= CONSIGNE =
Recopiez le passage du texte sur le Parlement européen et l'IA qui s'ouvre sur les mots contenant "Alors que les" et se clôt sur "cette stratégie interne.", en remplaçant "septembre" par "octobre".

Alors que les députés européens et leurs assistants recourent de plus en plus à l’intelligence artificielle pour rédiger des discours, des questions parlementaires et même des amendements, le Parlement européen cherche à encadrer cette utilisation en mettant en place sa propre plateforme officielle.
Cette plateforme interne, baptisée EPGenAI Hub, permettra aux législateurs et au personnel d’accéder à des modèles développés par Meta, OpenAI, Anthropic et la start-up française Mistral, offrant ainsi ce que le Parlement espère être une alternative plus sûre aux outils d’IA publics déjà utilisés dans le cadre des travaux législatifs. La nouvelle plateforme est actuellement en phase de test et pourrait commencer à être déployée dès septembre, selon deux personnes proches du dossier, à qui l’anonymat a été accordé pour évoquer cette stratégie interne.
Ce projet intervient alors que la multiplication de documents parlementaires générés par l’IA suscite de plus en plus d’inquiétudes au sein de l’institution. Lors d’une réunion qui s’est tenue début juillet, plusieurs présidents des commissions ont fait part de leurs préoccupations face au nombre croissant de députés et d’assistants parlementaires qui recourent à l’IA pour rédiger des amendements et mener à bien d’autres travaux législatifs, selon trois personnes au fait de la discussion.

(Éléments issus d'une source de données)
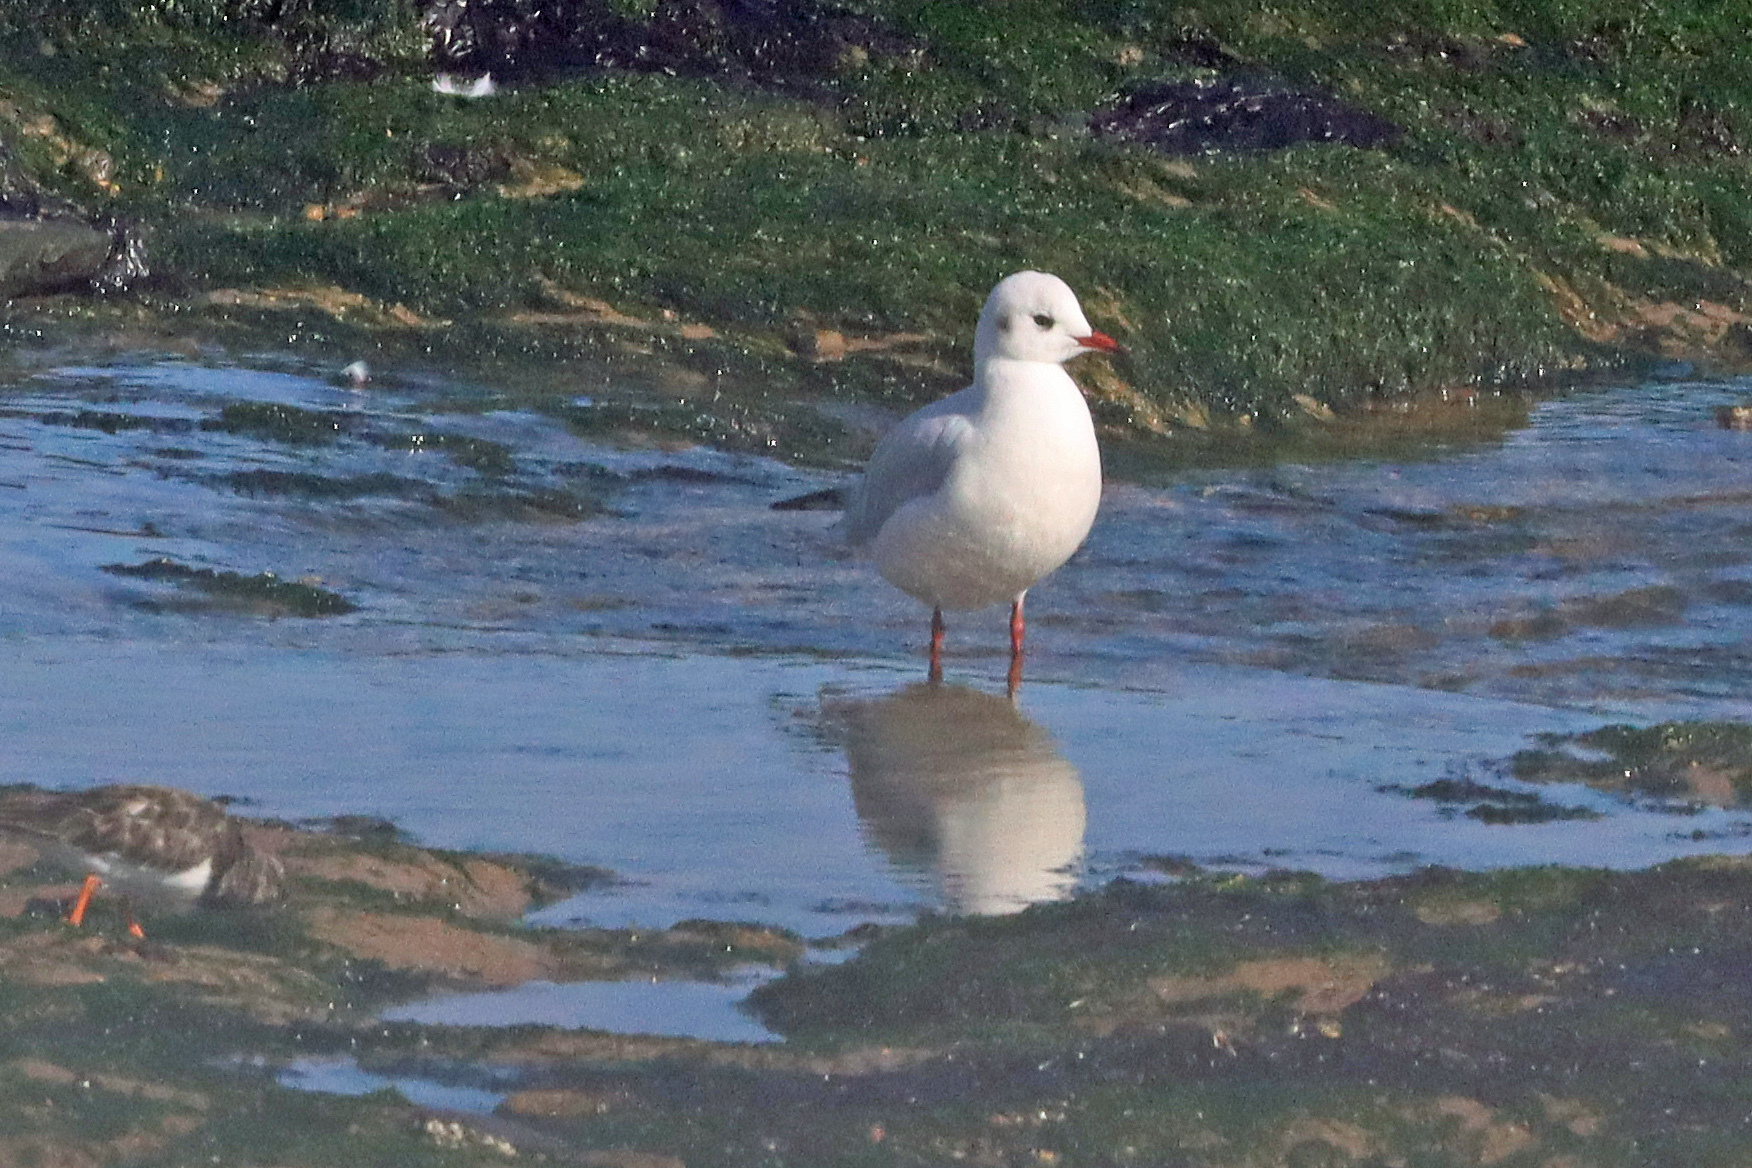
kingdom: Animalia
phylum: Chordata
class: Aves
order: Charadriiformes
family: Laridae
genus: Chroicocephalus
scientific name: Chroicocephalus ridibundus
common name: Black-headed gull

= CORRIGÉ =
Alors que les députés européens et leurs assistants recourent de plus en plus à l’intelligence artificielle pour rédiger des discours, des questions parlementaires et même des amendements, le Parlement européen cherche à encadrer cette utilisation en mettant en place sa propre plateforme officielle.
Cette plateforme interne, baptisée EPGenAI Hub, permettra aux législateurs et au personnel d’accéder à des modèles développés par Meta, OpenAI, Anthropic et la start-up française Mistral, offrant ainsi ce que le Parlement espère être une alternative plus sûre aux outils d’IA publics déjà utilisés dans le cadre des travaux législatifs. La nouvelle plateforme est actuellement en phase de test et pourrait commencer à être déployée dès octobre, selon deux personnes proches du dossier, à qui l’anonymat a été accordé pour évoquer cette stratégie interne.